What unites a nation?
I sat in the stalls (Britspeak for the orchestra section) of the Royal Shakespeare Theatre to witness the transition from one monarch to another. Not from the rampaging Richard III to Henry VII - I’d do that a few days later - but from Queen Elizabeth II to her son King Charles III.
The deserted streets under gloomy grey skies reflected the nation’s sombre mood. Storefronts had removed displays and replaced them with portraits of the Queen at various ages, in various poses. All expressed messages of appreciation and grief. Holy Trinity’s church bells were gloved in leather to mute their tolling. The entire town was draped in mourning.
QEII, as we all know by now, reigned longer than any monarch in British - or world - history. Regardless of what people think of the institution of the monarchy, they unanimously appreciate and respect the woman who sat on the throne. Most of the population will not have known another sovereign, at least that they could remember, in their lifetimes.
I instinctively wore black; it just seemed respectful. So, it turns out, did most other attendees. The darkened auditorium’s thrust stage normally filled with the best of the best of Shakespearean actors, sat empty, save for a jumbo screen upstage. The audience members, ranging in age from infant to pensioner, filed in quietly and sat morose. It felt like a church more than a theatre. Voices hushed, heads bowed, hands folded in laps, tissues at the ready. A baby began to wail, perhaps sensing the collective sorrow, and was quickly ushered out.

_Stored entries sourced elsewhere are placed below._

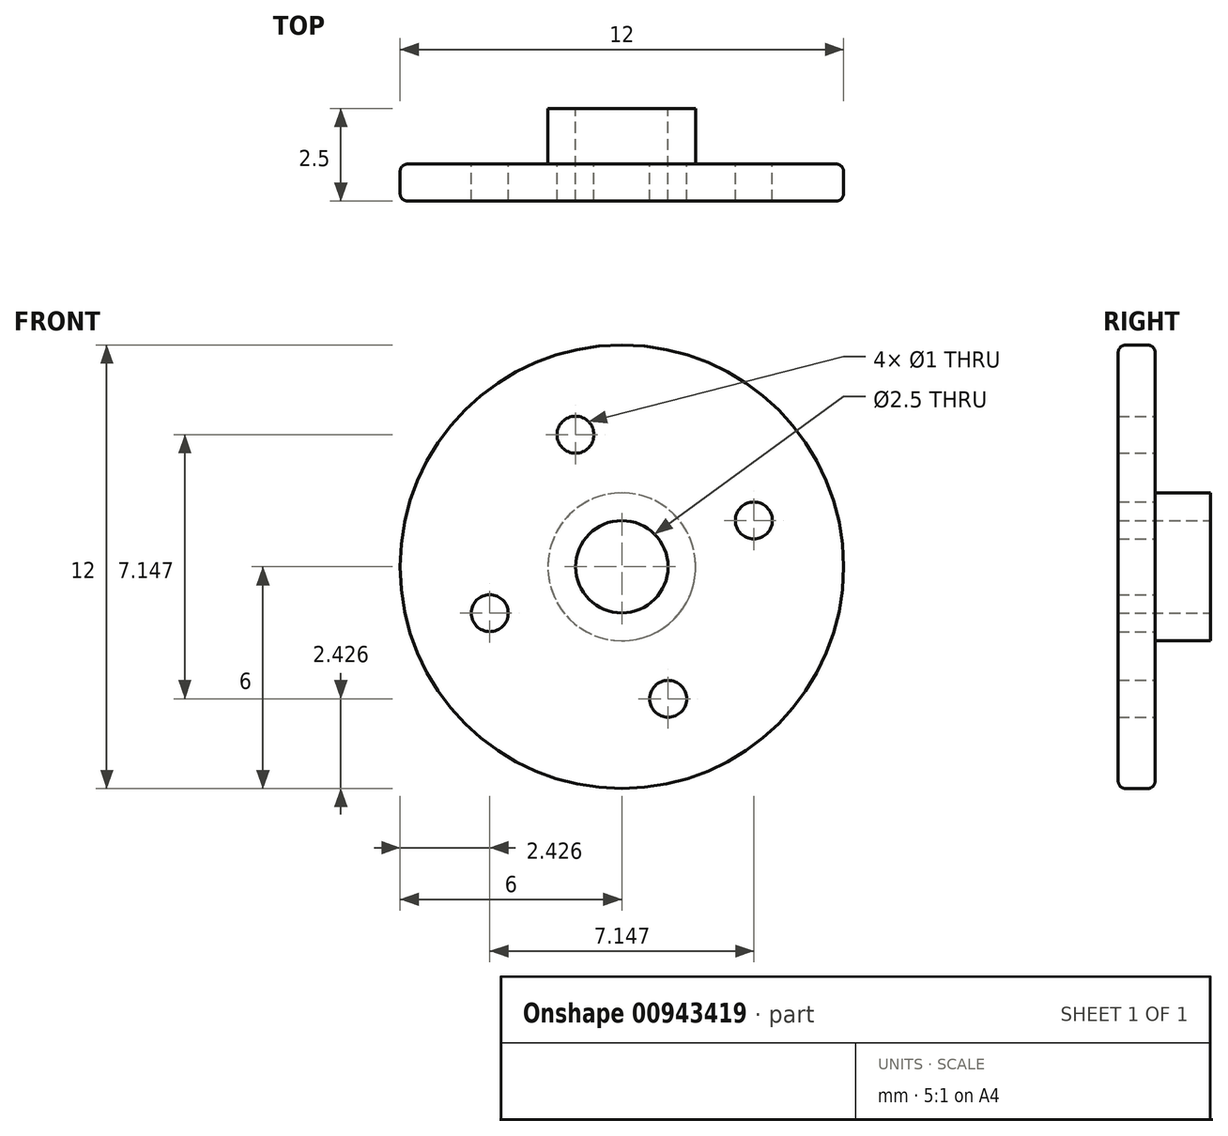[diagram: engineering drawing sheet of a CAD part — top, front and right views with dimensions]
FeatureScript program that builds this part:
annotation { "Feature Type Name" : "Feature", "Feature Type Description" : "" }
export const myFeature = defineFeature(function(context is Context, id is Id, definition is map)
    precondition{}
    {
        {
            var Q0;
            Q0=qCreatedBy(makeId("Front.planeOp"),FACE);
            var sketch = newSketch(context, id + "F0", { "sketchPlane" : qUnion([Q0])});
            skCircle(sketch, "E0", {"center": v(0, 0) * mm, "radius": 6 * mm});
            skCircle(sketch, "E1", {"center": v(0, 0) * mm, "radius": 1.25 * mm});
            skCircle(sketch, "E2", {"center": v(-1.25, 3.57) * mm, "radius": 0.5 * mm});
            skCircle(sketch, "E3.1.0", {"center": v(-3.57, -1.25) * mm, "radius": 0.5 * mm});
            skCircle(sketch, "E3.2.0", {"center": v(1.25, -3.57) * mm, "radius": 0.5 * mm});
            skCircle(sketch, "E3.3.0", {"center": v(3.57, 1.25) * mm, "radius": 0.5 * mm});
            skSolve(sketch);
        }
        {
            var Q0;
            Q0 = qSketchRegion(id + "F0", true);
            extrude(context, id + "F1", {"entities" : qUnion([Q0]), "depth" : 1 * mm, "offsetDistance" : 25 * mm});
        }
        {
            var Q0;
            Q0=makeQuery(id+"F1.opExtrude","CAP_EDGE",EDGE,{"disambiguationData":[OSD([sQuery(id+"F0.wireOp",EDGE,"E0")])],"isStart":true});
            var Q1;
            Q1=makeQuery(id+"F1.opExtrude","CAP_EDGE",EDGE,{"disambiguationData":[OSD([sQuery(id+"F0.wireOp",EDGE,"E0")])],"isStart":false});
            fillet(context, id + "F2", {"entities" : qUnion([Q0, Q1]), "radius" : 0.2 * mm, "tangentPropagation" : true, "allowEdgeOverflow" : false});
        }
        {
            var Q0;
            Q0=makeQuery(id+"F1.opExtrude","CAP_FACE",FACE,{"disambiguationData":[OSD([sQuery(id+"F0.wireOp",EDGE,"E0"),sQuery(id+"F0.wireOp",EDGE,"E1"),sQuery(id+"F0.wireOp",EDGE,"rYR10Qx4-efaD-2T1o-SCd4-3g6EwR9dbxhi"),sQuery(id+"F0.wireOp",EDGE,"04d67e72-f369-40b8-96e0-564f40d45e39.1.0"),sQuery(id+"F0.wireOp",EDGE,"04d67e72-f369-40b8-96e0-564f40d45e39.2.0"),sQuery(id+"F0.wireOp",EDGE,"04d67e72-f369-40b8-96e0-564f40d45e39.3.0"),sQuery(id+"F0.wireOp",EDGE,"04d67e72-f369-40b8-96e0-564f40d45e39.4.0"),sQuery(id+"F0.wireOp",EDGE,"04d67e72-f369-40b8-96e0-564f40d45e39.5.0"),sQuery(id+"F0.wireOp",EDGE,"04d67e72-f369-40b8-96e0-564f40d45e39.6.0"),sQuery(id+"F0.wireOp",EDGE,"04d67e72-f369-40b8-96e0-564f40d45e39.7.0")])],"isStart":true});
            var sketch = newSketch(context, id + "F3", { "sketchPlane" : qUnion([Q0])});
            skCircle(sketch, "E4", {"center": v(0, 0) * mm, "radius": 2 * mm});
            skCircle(sketch, "E5", {"center": v(0, 0) * mm, "radius": 1.25 * mm});
            skSolve(sketch);
        }
        {
            var Q0;
            Q0 = qSketchRegion(id + "F3", true);
            extrude(context, id + "F4", {"entities" : qUnion([Q0]), "operationType" : NewBodyOperationType.ADD, "depth" : 1.5 * mm, "offsetDistance" : 25 * mm});
        }
    });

Elizabeth’s flag-draped casket made its way to Westmister, drawn by 142 Royal Navy sailors on the same gun carriage that took her father on this same trip, hoisted by eight young Guardsmen of similar height. The theatre echoed with muffled sniffles, including my own. I felt honored to join this community in observation of this momentous event. The country stopped that day to pay its respects. Even the pubs in town shut in deference.
What unites a nation?
I tried to think of another public figure who is unanimously seen as good and came up pretty empty. It is that void that Elizabeth’s death created.
I tried to recall a comparable experience in my own lifetime. Maybe people in the States felt similarly after JFK’s assassination, but I remember little from that time. My sister and I had the day off from school and got to eat lunch on TV trays in our Howard Beach apartment foyer. That, for us, was a special treat. We watched John-John salute his father’s casket as it rolled by while we ate peanut butter and jelly sandwiches on Wonder Bread.
9/11, too, came to mind. On that awful day we had to move my father to hospice while we wondered what would become of the world that three planes had so violently shattered. We became superglued as a nation in horror, disbelief, and grief. I felt more patriotic about and defensive of my country than I ever had. Our red, white, and blue flag flew not only here, but in many locales around the world in empathy and solidarity. We stood together in defiance of a common enemy and healed, slowly, from an attack that would change the world permanently and irrevocably.
Even though these two events differed significantly, they both provided a shared focus that allowed differences to fall away. Watching the country coalesce around the Queen and her family made me sad, not only for the loss and its ramifications, but for how far we as a country have come from that feeling of unity that tragedies - personal and global - tend to foster.
To say we are a nation divided is an understatement on the order of calling the Atlantic a pond. As Abraham Lincoln said, a nation divided cannot stand. It feels as if a chasm as deep and wide as the Grand Canyon separates increasingly extreme and angry factions. It seems that the vacuum created by the lack of a shared sadness or rage causes us to make enemies of each other. We seek to fill the void with smaller, more selfishly-focused coalitions. The loss of a common enemy results in the loss of prioritising the common good.
We need some catalyst to remind us that in the States and beyond, we are more similar than different, have the same basic goals, and have more in common than we disagree on. That may have the ring of a Hallmark card, but it is the truth.
What unites a nation?
It seems to me that those sorrowful souls in the Royal Shakespeare Theatre and beyond grieved the loss of that unifying icon that represented a shared history and identity. No other figure that I can think of is so woven into the fabric of a place and people. The newly minted coins, bills, and postage stamps will soon roll out of the mints and off the presses. KCIII’s profile will face the other direction than his mother did on the currency; a tradition that dates back to his namesake, King Charles I. This “sceptered isle” (Richard II, II.i.40) is a very different place to the land his mother inherited at her coronation. It remains to be seen whether the new monarch, who has waited so long for this job, can put together what has been torn asunder in his struggling country.
I walked back, subdued, to my flat in the preternaturally quiet streets of the normally bustling tourist town. Blue peeked through the clouds that had appropriately greyed the skies for the doleful morning.
Nailed it! Was an honour to sit and quietly sniff beside you in that darkened theatre of mourning.